— Editor's note: This story originally appeared on our partner site Law.com.
Despite some major recoveries in class actions over excessive 401(k) fees, the group of lawyers litigating these cases remains small, as few are willing to put the whole firm at risk.
"This is too big to do it in an incremental way. It does change the firm. It does mean that you put a massive amount of investment in up front," said Jerome Schlichter, a founding partner at 21-attorney Schlichter Bogard & Denton.
Schlichter, who filed the first 401(k) lawsuits in 2006, said he knew from the start that these cases had the potential to put his firm out of business.
When Schlichter took on his first 401(k) class action, about 10 years ago, he found that no other firm was filing similar actions for excessive plan fees. By the time he filed a complaint, he had already put nearly two years into researching industry practices, he said.
"It's similar to the cost-benefit analysis you make in an ordinary case, on steroids," he said. "We made a decision to go all-in, and from a business standpoint that meant staggering risk, a staggering amount of resources, hiring people to do this work and knowing the guns would be pointed at us."
At first it seemed the defendants, with their double-digit teams of lawyers, would succeed in killing the effort, he said. In Tussey v. ABB, for example, defense counsel for ABB and Fidelity received $42 million in fees, according to a court filing in that case. Instead of backing away, Schlichter Bogard took the necessary steps to fight back. And now, suits are on the rise and so are the settlement figures and attorney fee recoveries.
"We had to grow. We had to take on numerous lawyers and other staff … we had to make vast investments in technology as a part of document review," Schlichter said. "From a firm perspective, it was a very great need for resources for the staff to handle these cases."

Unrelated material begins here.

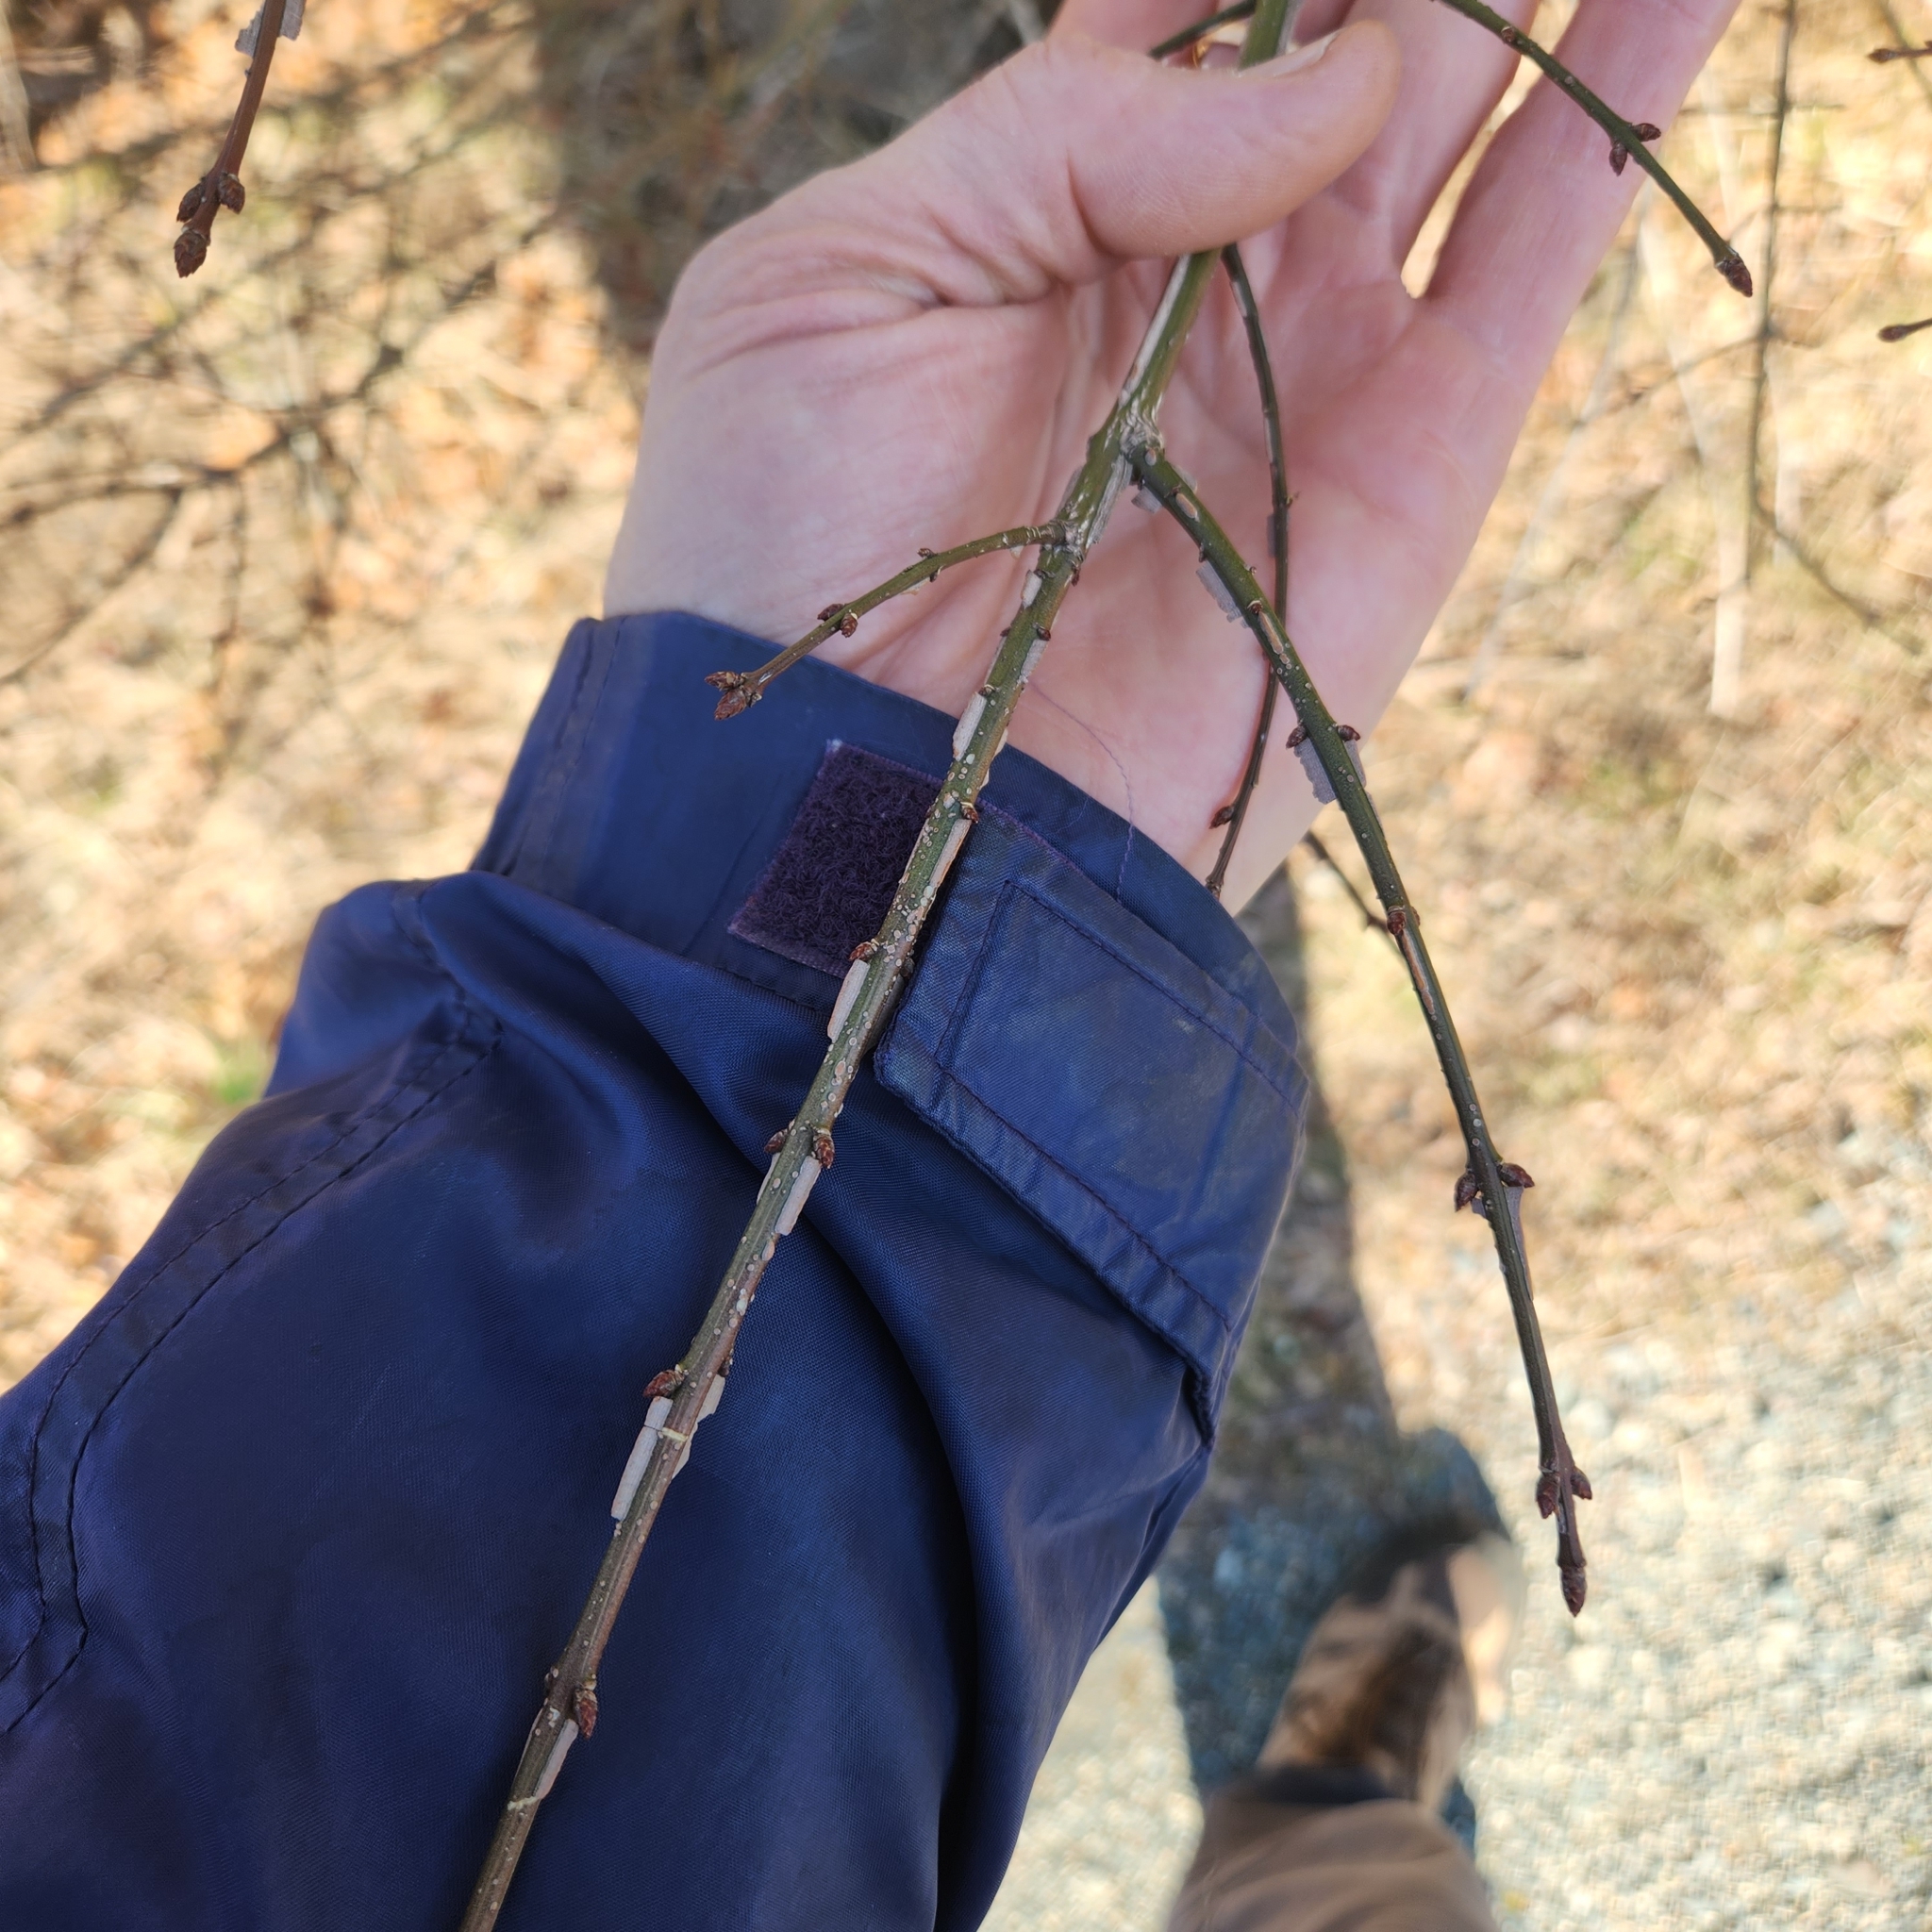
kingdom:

Schlichter has taken two of his early cases to trial, and they're still pending, he said. Others have settled.
For instance, last year, Lockheed Martin Corp. agreed to the largest retirement plan settlement, $62 million, over claims the company invested more than 180,000 employees' 401(k) savings in overly costly funds. Schlichter Bogard was awarded more than $20 million in fees, not including more than $1.8 million in expenses.

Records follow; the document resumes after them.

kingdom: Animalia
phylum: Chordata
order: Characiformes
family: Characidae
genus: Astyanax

And earlier this year, a court approved a $57 million settlement from Boeing Co. in a 401(k) suit Schlichter filed, which included $19 million in attorney fees and $1.8 million in expenses.

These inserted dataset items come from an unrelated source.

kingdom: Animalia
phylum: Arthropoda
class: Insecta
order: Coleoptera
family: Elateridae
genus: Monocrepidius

In the past two to three years, as those settlements started to come in, Schlichter said, "other lawyers started noticing that these weren't just going down the tubes," leading to more case filings in the area.
A few other firms have taken an interest in similar claims. Nichols Kaster and Bailey & Glasser have filed complaints, for example.
"Up until recently we were really the only ones pursuing these types of cases," said Michael Wolff, counsel at Schlichter Bogard. "We're seeing now more firms getting involved in this litigation and going after other plans, certainly."
However, he said, some firms may not realize the investment required. "These are very difficult cases, very consuming, and it takes a lot of effort," Wolff said. "You're going up against some of the largest law firms in the country."
Mark Boyko, who joined Bailey & Glasser earlier this year from Schlichter Bogard, said firms filing retirement plan class actions should be prepared to spend 10 years or more on the case, and tens of thousands of hours. "It's an area of litigation where every case is different and new so there's a large amount of uncertainty in the result you're going to get and how long it's going to take to get there," Boyko said. "This is not one where you file the case with the expectation that the case is going to settle quickly."
Boyko's firm, along with plaintiffs firm Izard, Kindall & Raabe, filed a class action last week against Edward D. Jones & Co. alleging mismanagement of funds and excessive fees.
The work cannot be done with just a handful of people, Boyko said. It requires a relatively large plaintiffs firm.
Boyko said it takes an attorney three to five years to be fluent in retirement plan litigation. In addition to lawyers with an understanding of the financial issues at play, firms have to find expert witnesses who are both knowledgeable and willing to challenge industry practices, Boyko said. Paralegals also take time to develop their knowledge, he said.
One recent addition to the retirement plan plaintiffs bar is Sanford Heisler, which filed a suit last week against Columbia University for allegedly using expensive and underperforming retirement plan services. David Sanford, firm chairman and lead counsel on the suit, said Sanford Heisler has evaluated a number of Employee Retirement Income Security Act cases in the past, but did not find them strong enough to file a complaint.
"Because we evaluate them very carefully and we say no most of the time … we have a high confidence level" in the Columbia case, Sanford said.